You’re Not Needed: On un-fun mornings like these, it’s important we minimize our importance as much as possible. Likely, there are no human lives or unfathomable sums of money resting on your presence today, despite how important you made your position seem on your LinkedIn profile. Sure, you might miss a meeting for a group project or a conference call, but you probably weren’t going to pay attention during those anyways. Big picture, you’re just as well off staying home; free love, baseball, and America will still exist tomorrow even if you take today off.

Work From Home: You validate your inactivity by telling yourself that you’re going to get just as much work done while you’re at home. In reality, “working from home” is just you, maybe, responding to a few emails before unsurprisingly watching SportsCenter three times, masturbating, and taking a nap. Have your cake and eat it too; feel good about not being completely unproductive today while, actually, being all too happy to have spent the majority of the day trying to find the secret skate park in GTA V and eating a pound of bacon. Appreciate the guilt-free loophole you’ve found or be realistic, call a spade a spade, and enjoy a work-from-home day as an excuse to sleep until eleven and not put on pants.
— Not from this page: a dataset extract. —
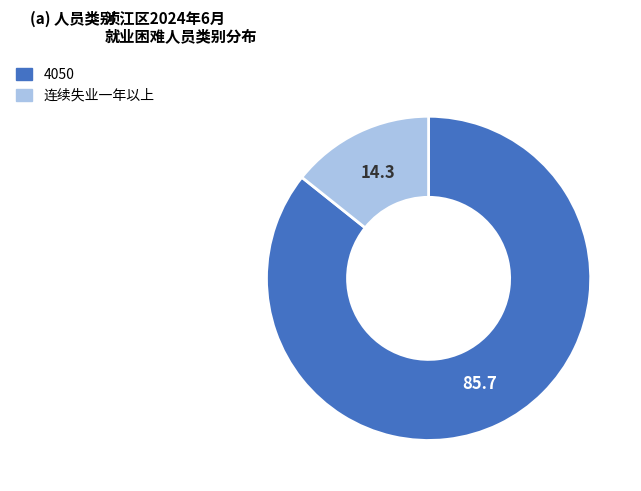

Does 4050 account for over 50% of the chart?

Yes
It’s Too Easy: Taking a day off when you’re an adult is simple. Kids have to hit that magic number of symptoms convincing enough to warrant staying home and watching Maury and The Price is Right while not being serious enough to deserve a hospital trip. Fortunately, for most adults, though, all it takes is a convincing text, phone call, or email that explains your fictitious, yet plausible situation. So decide on your lie, execute it quickly, and sit back and relish in how ridiculously easy it is to get out of being a productive member of society for a day or two.